According to data published by the General Insurance Association of Japan, direct premiums written for non-life insurance in Japan for the fiscal year 2023 were approximately JPY9.9tn ($64.12bn).
This is a moderate growth of approximately +2.5% over the five years from approximately JPY9.6tn in fiscal 2019.
Looking at the growth rate for the past five years by type of insurance, Marsh Japan senior vice president and head of carrier relationship management Masayuki Adachi said he sees that it varies greatly by type of insurance: fire insurance +9.6%, automobile insurance +3.9%, personal accident insurance -9.5%, and miscellaneous casualty insurance +15.2%.
On the other hand, the high growth rate of miscellaneous casualty insurance is partly due to the spread of cyber insurance, which covers risks such as cyber-attacks, and there is also an aspect of the market growing in response to new risks arising from changes in society,” Mr Adachi said.
In terms of reinsurance, he said reinsurance premiums paid by Japanese insurance companies have risen and Japanese insurance companies are struggling, but the increase in natural disasters is not limited to Japan.
“As such, I do not think reinsurance companies are particularly wary of natural disaster risk in Japan. Reinsurers can diversify risk by underwriting a balanced amount of risk around the world.
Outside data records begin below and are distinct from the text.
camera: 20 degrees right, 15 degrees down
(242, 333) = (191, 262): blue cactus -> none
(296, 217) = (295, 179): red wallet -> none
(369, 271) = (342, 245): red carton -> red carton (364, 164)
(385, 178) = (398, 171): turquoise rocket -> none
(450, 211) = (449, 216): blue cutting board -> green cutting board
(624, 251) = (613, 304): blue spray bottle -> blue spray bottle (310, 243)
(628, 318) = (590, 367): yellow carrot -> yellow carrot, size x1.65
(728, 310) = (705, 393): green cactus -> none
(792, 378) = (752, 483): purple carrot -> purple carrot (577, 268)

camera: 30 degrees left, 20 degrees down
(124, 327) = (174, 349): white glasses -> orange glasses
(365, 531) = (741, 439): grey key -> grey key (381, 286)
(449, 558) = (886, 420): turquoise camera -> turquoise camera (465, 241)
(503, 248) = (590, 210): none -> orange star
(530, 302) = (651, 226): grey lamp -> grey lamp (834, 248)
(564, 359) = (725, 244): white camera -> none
In addition, the reinsurance market is currently in a soft and competitive trend, so there seems to be relatively abundant capacity,” he said.
The ageing of the population is becoming a social issue in Japan.
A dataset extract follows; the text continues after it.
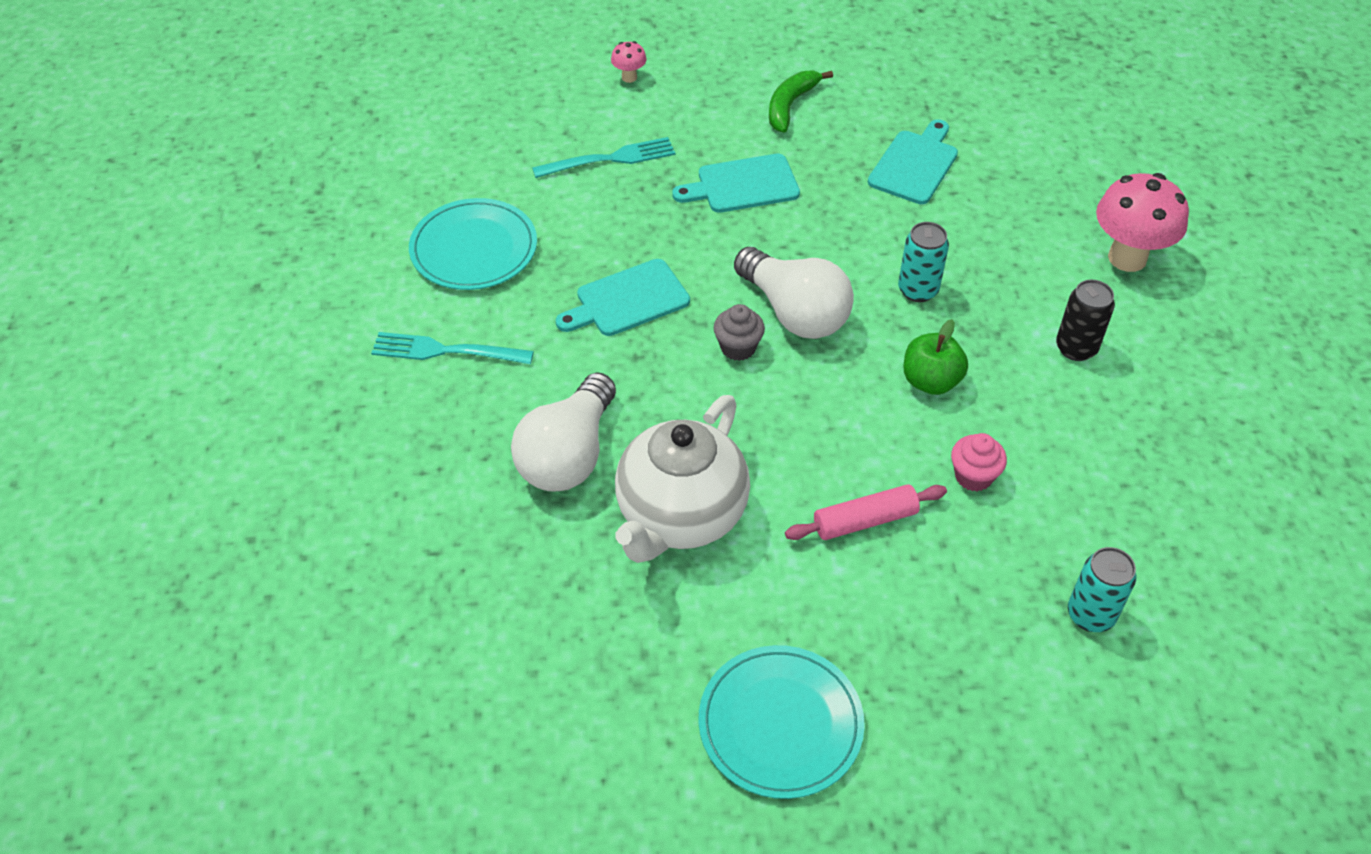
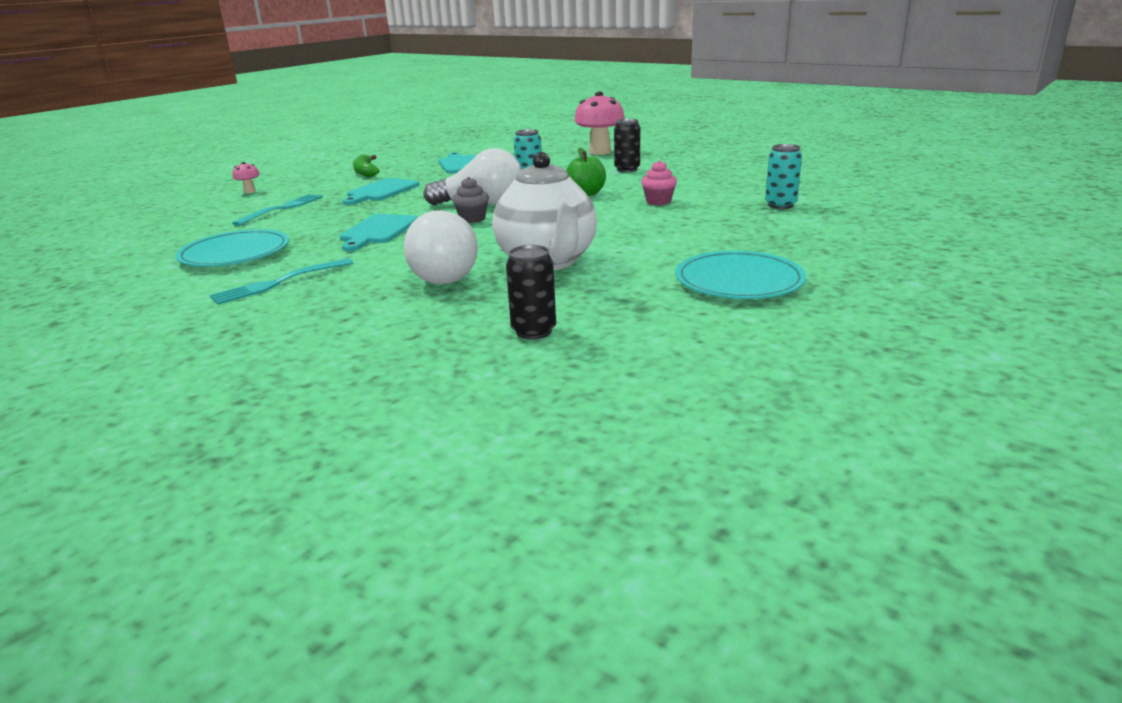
camera: 45 degrees left, 25 degrees down
(514, 634) = (534, 331): none -> black can
(865, 520) = (640, 226): pink rolling pin -> none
He said, at present, there is no significant impact on short-term, direct earnings, but there is an impact on income from motor insurance, which accounts for almost half of Japanese insurers' earnings, due to the increase in accidents caused by elderly drivers and the decline in the number of drivers.
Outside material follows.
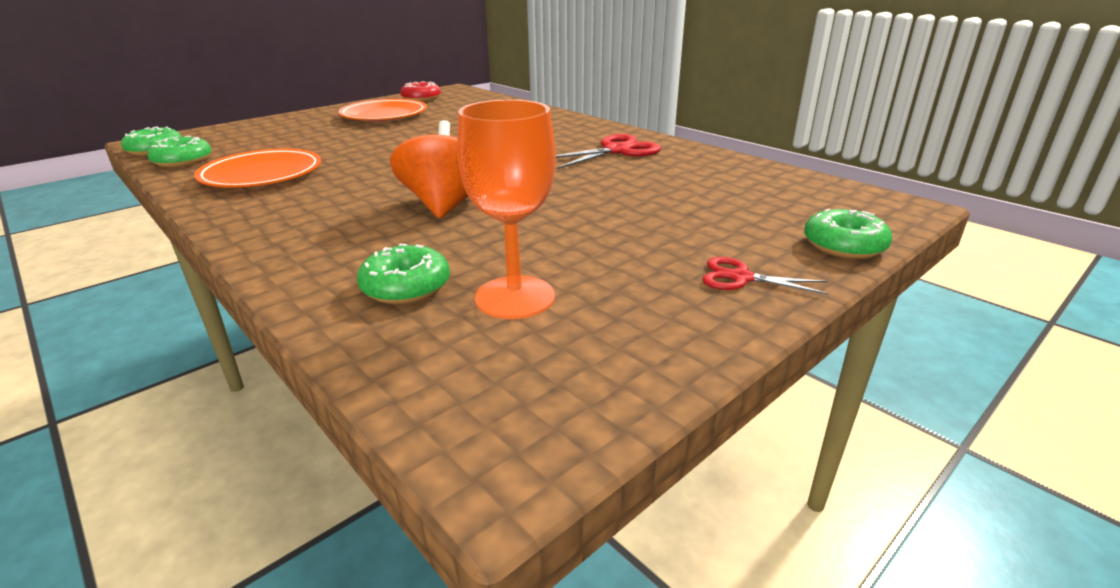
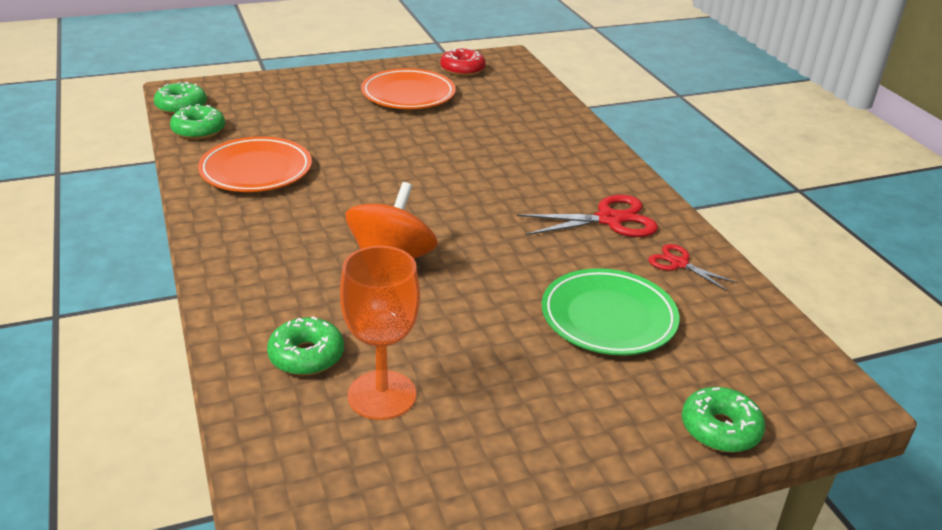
camera: 20 degrees right, 5 degrees up
(676, 201) = (608, 317): none -> green plate
(741, 278) = (585, 435): red scissors -> red scissors (679, 263)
Mr Adachi said for many years, Japanese insurance companies have operated in a business environment that is far removed from customer-first practices, particularly in the corporate insurance market.
“In response to the Business Improvement Order issued by the Financial Services Agency and future legislative revisions, it is necessary to completely break away from past practices and culture and quickly establish a system that can demonstrate its strengths in its core business,” he said.
Insurance companies have stated that, in response to the Financial Services Agency's request, they will complete the sale of their cross-shareholdings within approximately five years.
He said this is a risk for insurance companies at a time when the relationship between business and insurance companies is changing, but it is also an opportunity.